#### TASK STATEMENT:
Transcribe every line of the data below verbatim, leaving the pictures out of your answer.
►
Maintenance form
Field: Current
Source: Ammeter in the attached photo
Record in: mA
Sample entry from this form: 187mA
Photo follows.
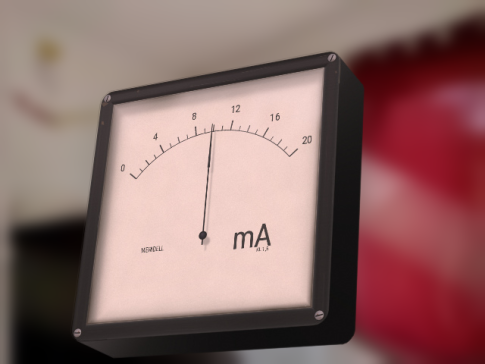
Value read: 10mA
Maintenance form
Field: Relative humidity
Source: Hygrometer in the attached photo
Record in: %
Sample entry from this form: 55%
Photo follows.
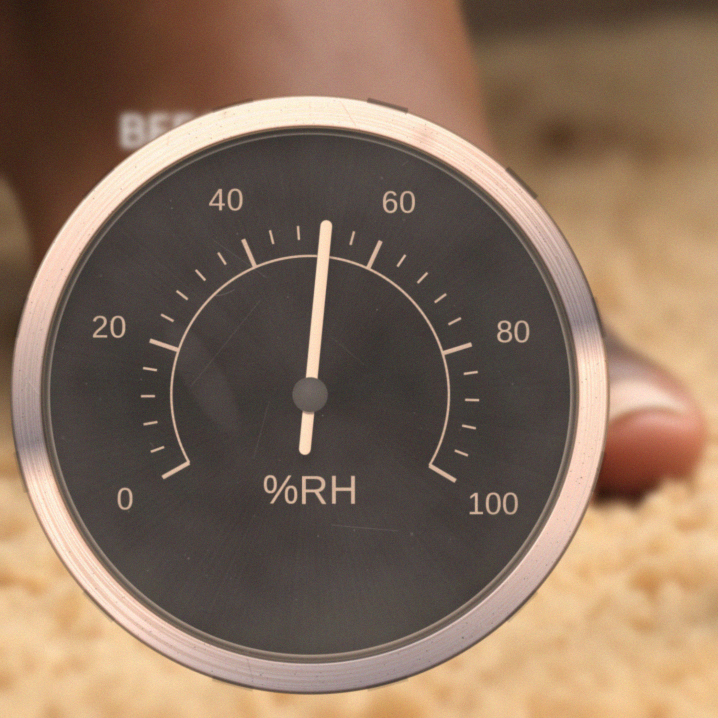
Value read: 52%
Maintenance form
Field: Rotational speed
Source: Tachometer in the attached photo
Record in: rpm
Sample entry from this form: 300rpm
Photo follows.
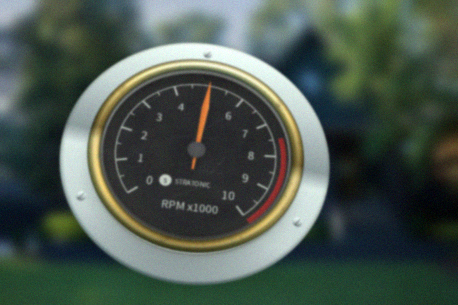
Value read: 5000rpm
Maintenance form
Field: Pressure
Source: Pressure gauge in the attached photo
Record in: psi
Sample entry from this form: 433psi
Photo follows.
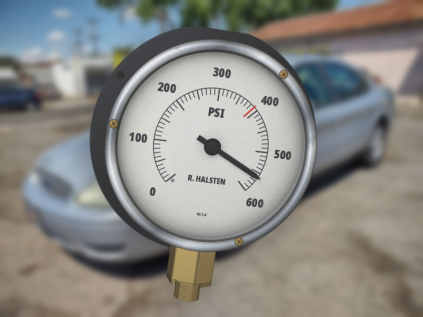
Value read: 560psi
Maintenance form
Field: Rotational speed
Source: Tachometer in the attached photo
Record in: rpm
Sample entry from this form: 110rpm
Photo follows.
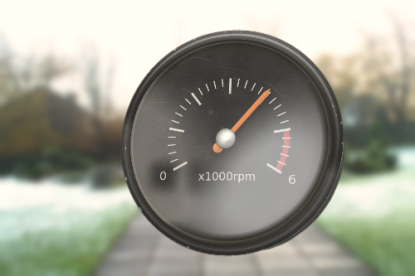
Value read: 4000rpm
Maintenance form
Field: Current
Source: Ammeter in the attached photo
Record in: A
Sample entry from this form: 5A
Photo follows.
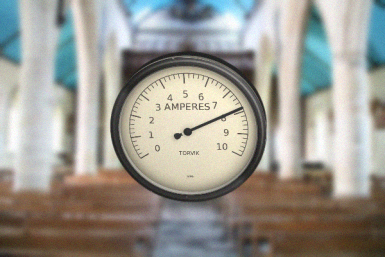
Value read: 7.8A
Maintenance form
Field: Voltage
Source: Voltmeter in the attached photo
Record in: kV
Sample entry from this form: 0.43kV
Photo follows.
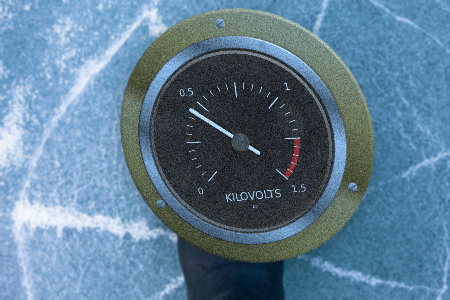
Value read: 0.45kV
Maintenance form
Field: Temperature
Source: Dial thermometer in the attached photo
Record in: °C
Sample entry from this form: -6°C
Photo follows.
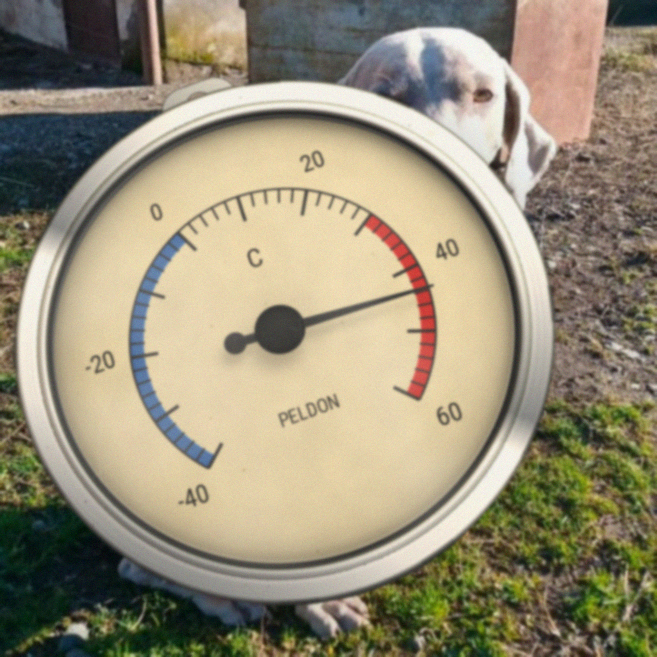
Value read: 44°C
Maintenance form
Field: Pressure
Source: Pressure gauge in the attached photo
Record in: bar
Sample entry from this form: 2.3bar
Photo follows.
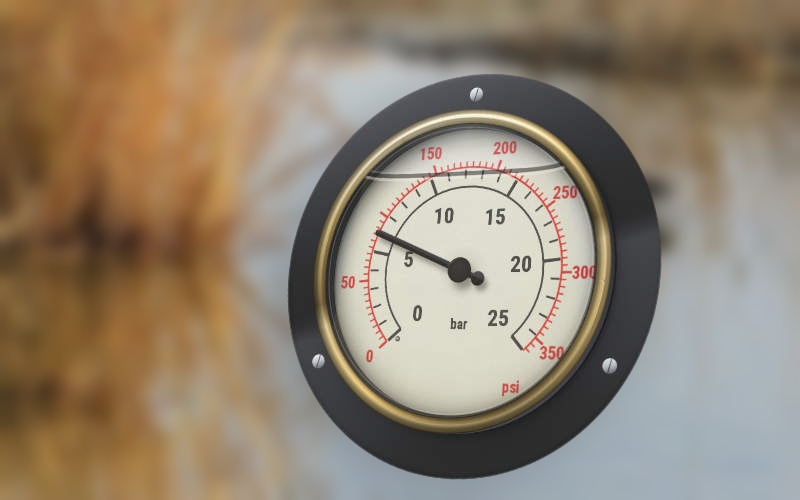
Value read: 6bar
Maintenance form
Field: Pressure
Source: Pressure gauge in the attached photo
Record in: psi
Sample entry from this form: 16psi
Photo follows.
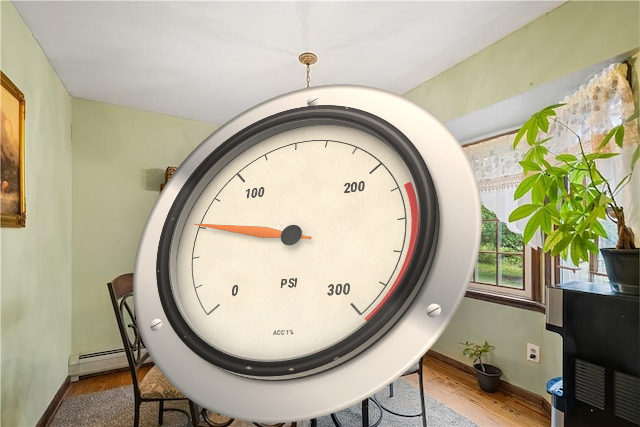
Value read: 60psi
◄
#### TASK SOLUTION:
Maintenance form
Field: Current
Source: Ammeter in the attached photo
Record in: mA
Sample entry from this form: 187mA
Photo follows.
Value read: 10mA
Maintenance form
Field: Relative humidity
Source: Hygrometer in the attached photo
Record in: %
Sample entry from this form: 55%
Photo follows.
Value read: 52%
Maintenance form
Field: Rotational speed
Source: Tachometer in the attached photo
Record in: rpm
Sample entry from this form: 300rpm
Photo follows.
Value read: 5000rpm
Maintenance form
Field: Pressure
Source: Pressure gauge in the attached photo
Record in: psi
Sample entry from this form: 433psi
Photo follows.
Value read: 560psi
Maintenance form
Field: Rotational speed
Source: Tachometer in the attached photo
Record in: rpm
Sample entry from this form: 110rpm
Photo follows.
Value read: 4000rpm
Maintenance form
Field: Current
Source: Ammeter in the attached photo
Record in: A
Sample entry from this form: 5A
Photo follows.
Value read: 7.8A
Maintenance form
Field: Voltage
Source: Voltmeter in the attached photo
Record in: kV
Sample entry from this form: 0.43kV
Photo follows.
Value read: 0.45kV
Maintenance form
Field: Temperature
Source: Dial thermometer in the attached photo
Record in: °C
Sample entry from this form: -6°C
Photo follows.
Value read: 44°C
Maintenance form
Field: Pressure
Source: Pressure gauge in the attached photo
Record in: bar
Sample entry from this form: 2.3bar
Photo follows.
Value read: 6bar
Maintenance form
Field: Pressure
Source: Pressure gauge in the attached photo
Record in: psi
Sample entry from this form: 16psi
Photo follows.
Value read: 60psi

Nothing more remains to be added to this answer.